The Federal Government has been advised to adopt a multi-facet approach, including implementing poverty- mitigating developmental programmes in the oil communities, in order to reduce huge revenue and other socio-economic costs Nigeria is bearing on the increasing menace of oil thefts in the Niger Delta region.

In addition, the government was also urged to take the battle of the economic sabotage to the international community by discouraging, through diplomatic means, demands for bunkered crude oil and associated products by foreign buyers who are willing collaborators in the illegal crude oil thefts in Nigerian shores.

Giving the advice in response to National Mirror’s enquiries on how oil thefts have continued to undermine efforts to reduce deficits in federal budgets, a public policy analyst and civil society chieftain, Dauda Garuba, Nigeria Programme Coordinator for US-based Revenue Watch Institute, believed community-based programmes that would link the oil communities with the oil business were needed to protect the oil wells and pipelines from vandalism.

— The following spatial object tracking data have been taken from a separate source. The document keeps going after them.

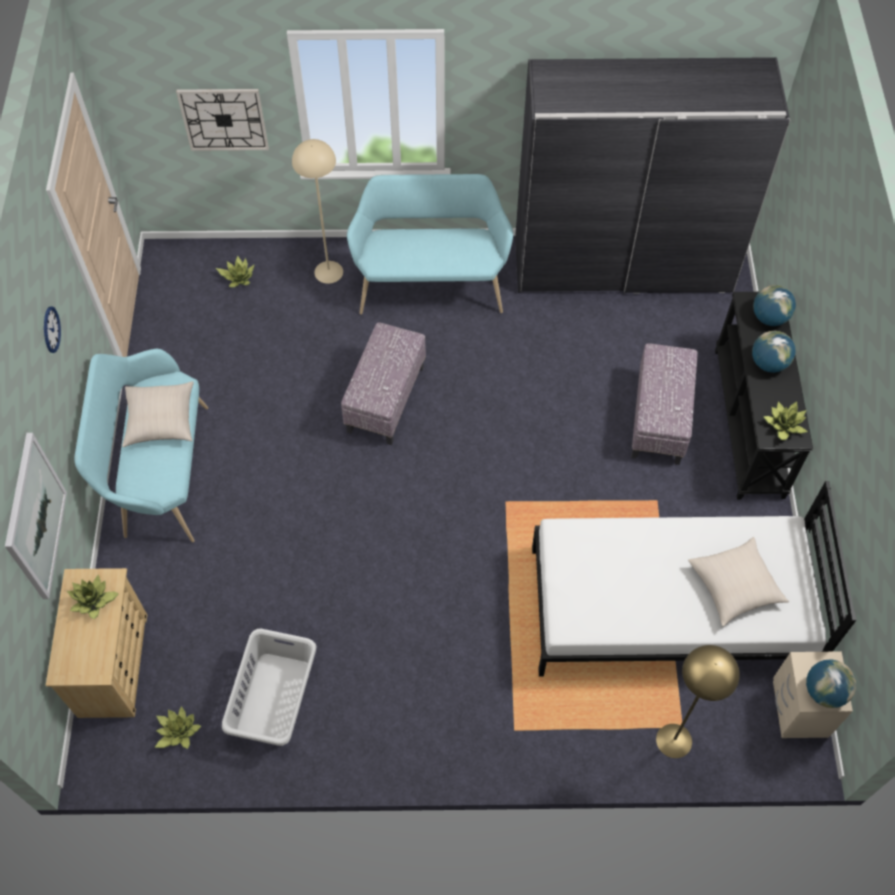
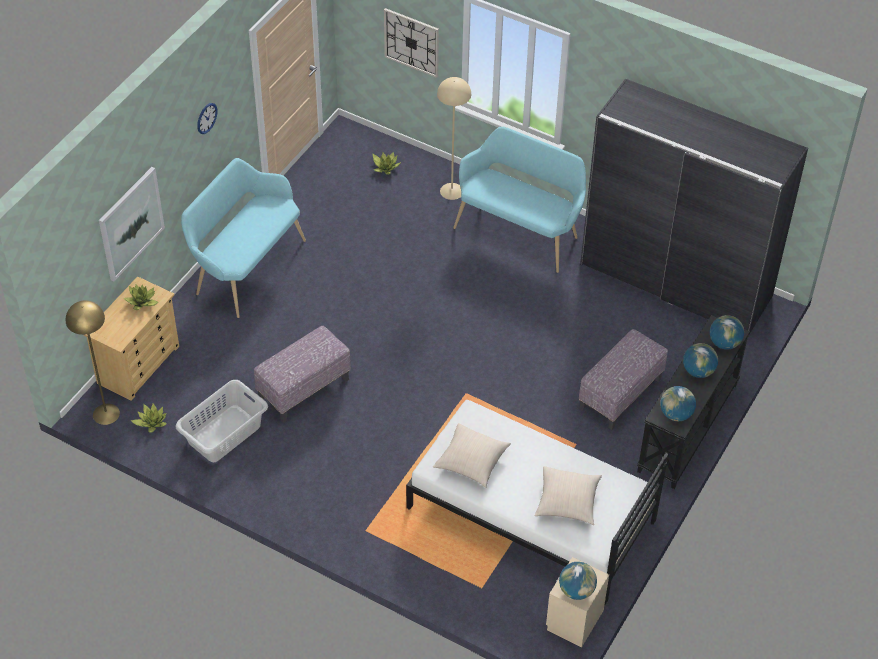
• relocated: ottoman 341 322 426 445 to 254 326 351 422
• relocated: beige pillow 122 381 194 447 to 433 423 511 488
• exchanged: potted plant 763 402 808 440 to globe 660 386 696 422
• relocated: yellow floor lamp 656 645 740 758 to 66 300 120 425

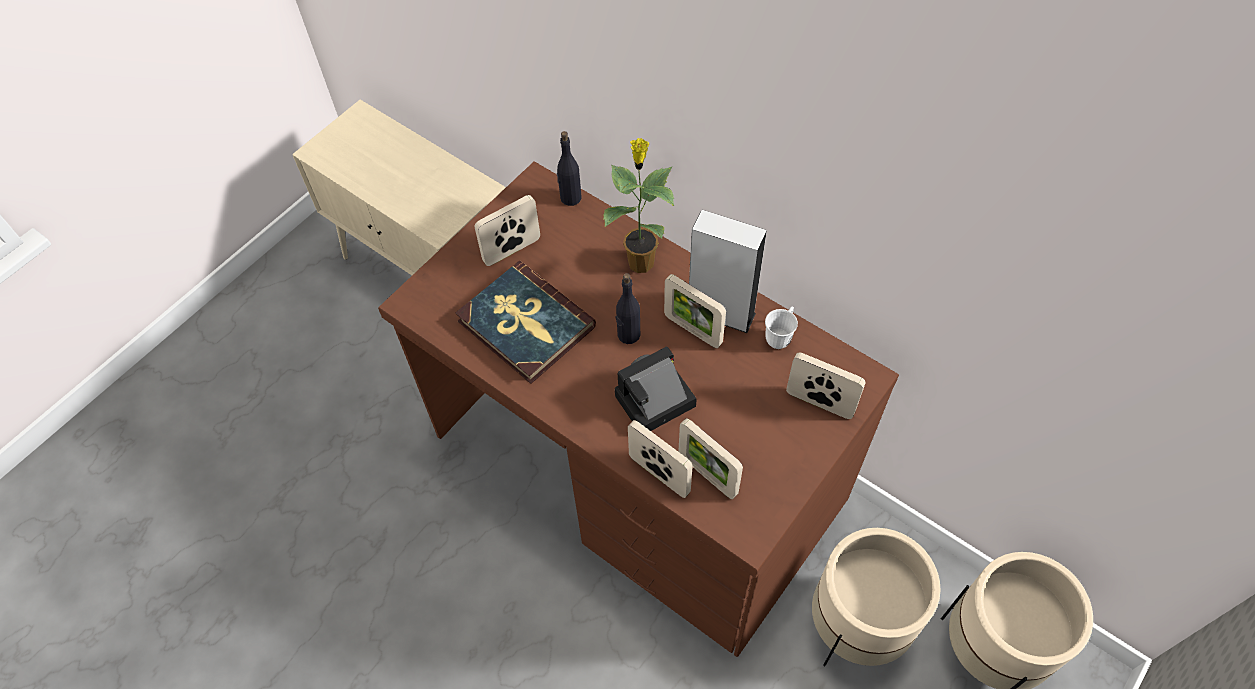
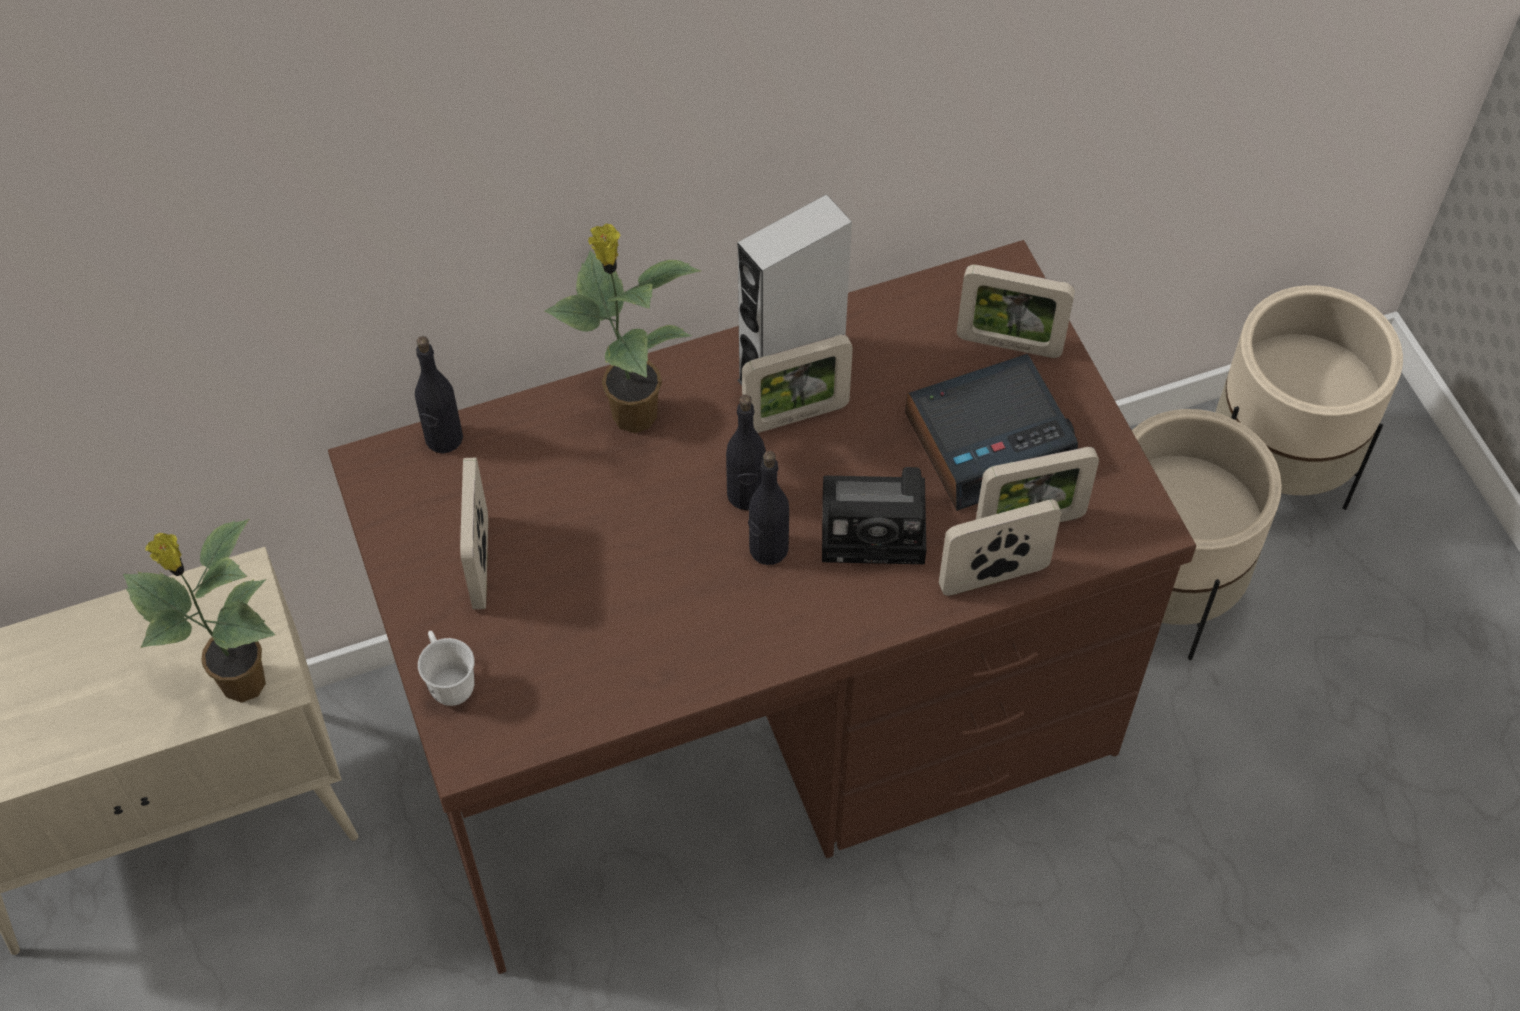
• missing: book 455 261 596 384
• relocated: white mug 765 306 798 349 to 418 631 474 706
• spun: photo camera 615 347 697 431 = 822 467 926 564 90 degrees counterclockwise
• spun: picture frame 786 353 866 419 = 957 265 1075 358 135 degrees counterclockwise
• appeared: alarm clock 905 354 1078 511
• appeared: black bottle 748 451 789 565
• appeared: potted plant 123 519 275 703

Dauda, who lamented that phenomenon of oil theft and illegal bunkering posed one of the greatest challenges to the survival of contemporary Nigeria, pointed out that besides the environmental impacts associated with the practice, the phenomenon, along with those induced by violent conflicts in the Niger Delta, cost Nigeria an estimated loss of about $37.5 billion between 1999 and 2012.

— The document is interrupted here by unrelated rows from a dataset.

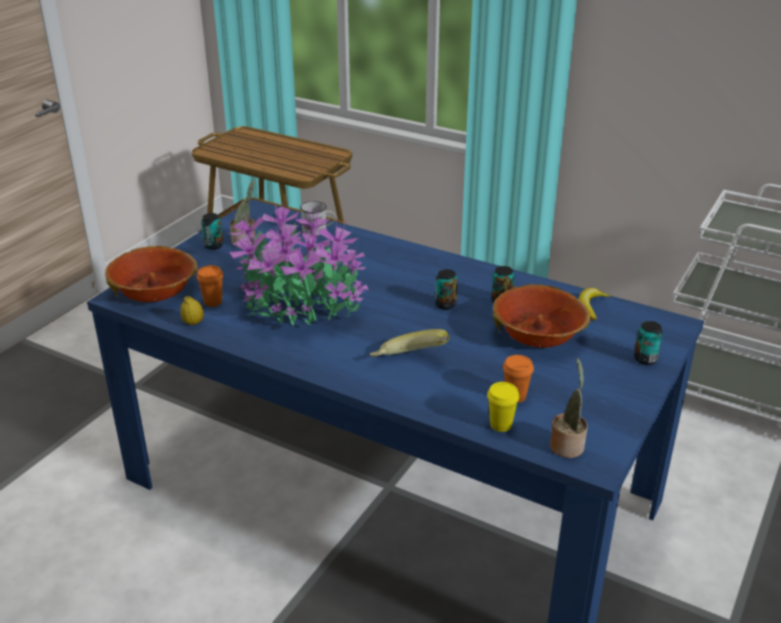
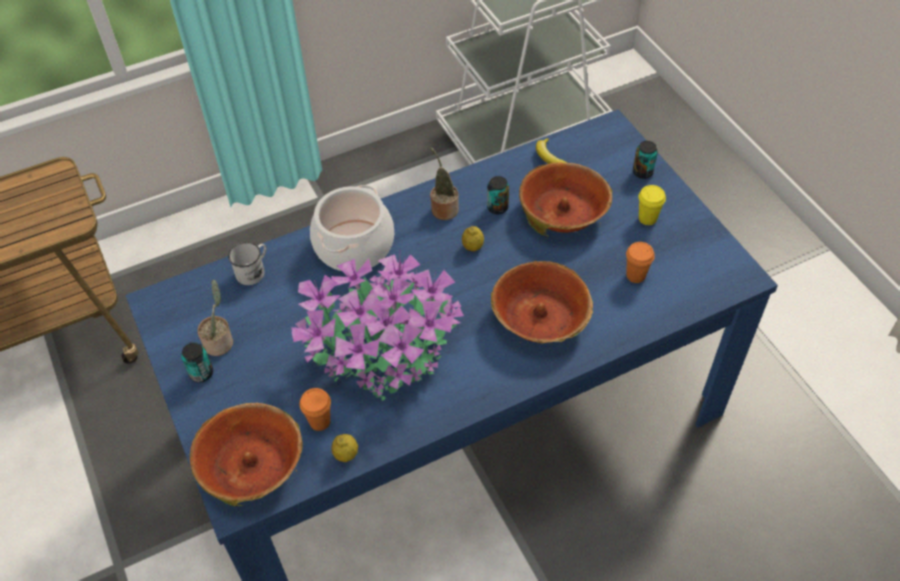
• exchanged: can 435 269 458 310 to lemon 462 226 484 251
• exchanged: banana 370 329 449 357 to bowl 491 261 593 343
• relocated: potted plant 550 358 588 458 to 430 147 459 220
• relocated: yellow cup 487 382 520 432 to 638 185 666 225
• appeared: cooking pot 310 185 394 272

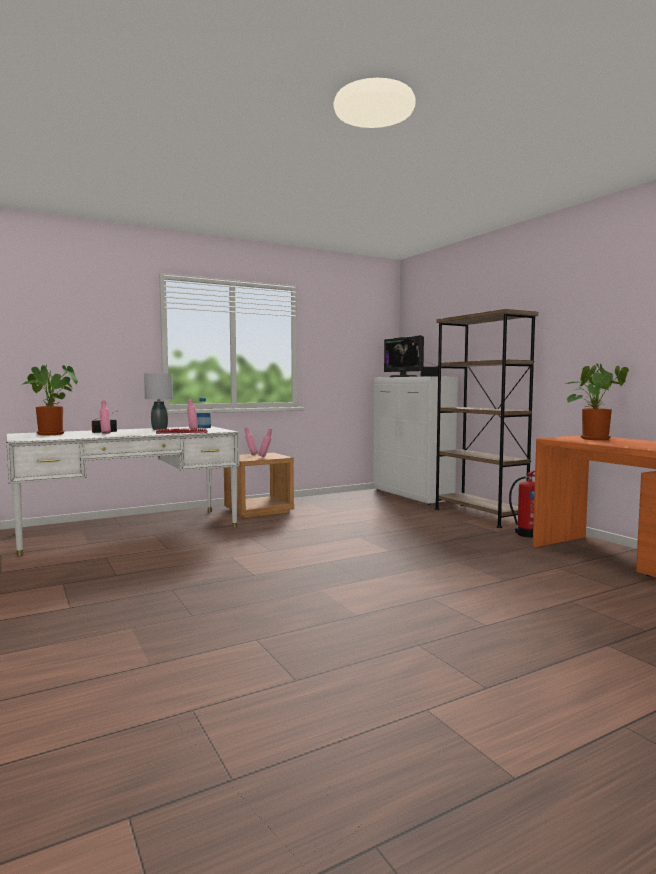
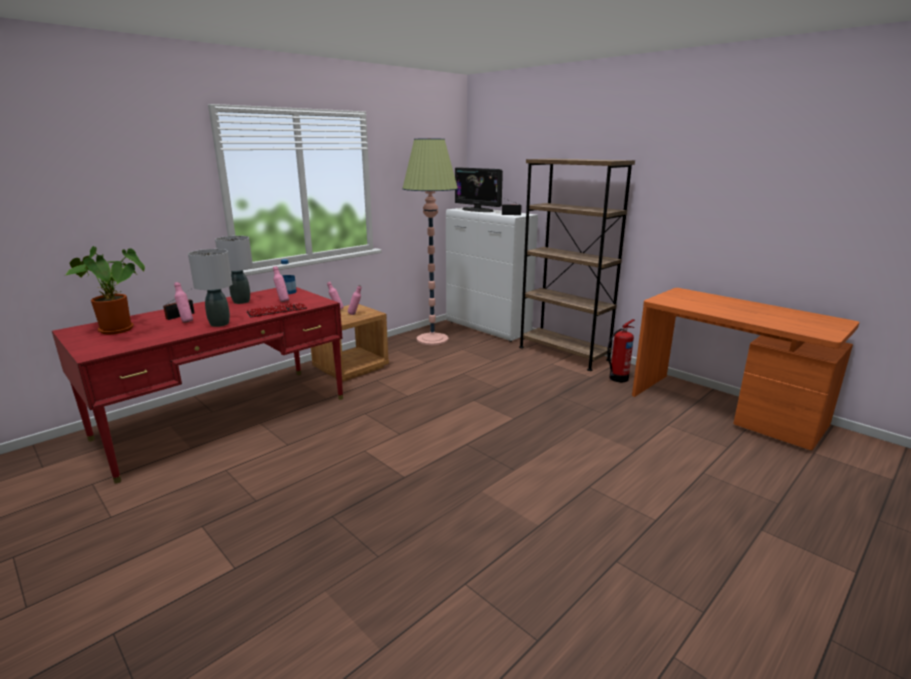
• missing: potted plant 565 363 629 440
• colour: white desk 7 426 240 556 to red desk 52 287 343 484
• appeared: floor lamp 402 138 458 345
• appeared: grey table lamp 188 249 232 327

This excludes most recent official record of the Nigerian government’s loss to oil theft and illegal bunkering is put at 400,000 barrels per day. He said: “As much as I have always contested the figures of oil theft and illegal bunkering, arguing that they are not premised on any empirically verifiable statistics of Nigeria’s oil production, they are nevertheless mindboggling.

“Preventing such a huge loss can really help to minimize the recurring deficits in federal budgets and also possibly have trickle down effects to states and local governments whose budgets are also largely tied to federal allocations and statutory disbursements.

“It is against the backdrop of the above that the fight against oil theft and illegal bunkering requires a multifaceted approach that takes on board all stakeholders and governments at all levels. It is a fight that should be elevated beyond the present practice of award of pipeline surveillance contracts to selected ex-militants which has not worked, but only increased the loss”, Garuba added.

The civil activist advised the government to connect communities to oil pipelines by pursuing genuine community development programmes to demonstrate that oil is working for the communities since at the moment, many oil bearing communities do not see the difference in who takes the oil; the government and the thieves.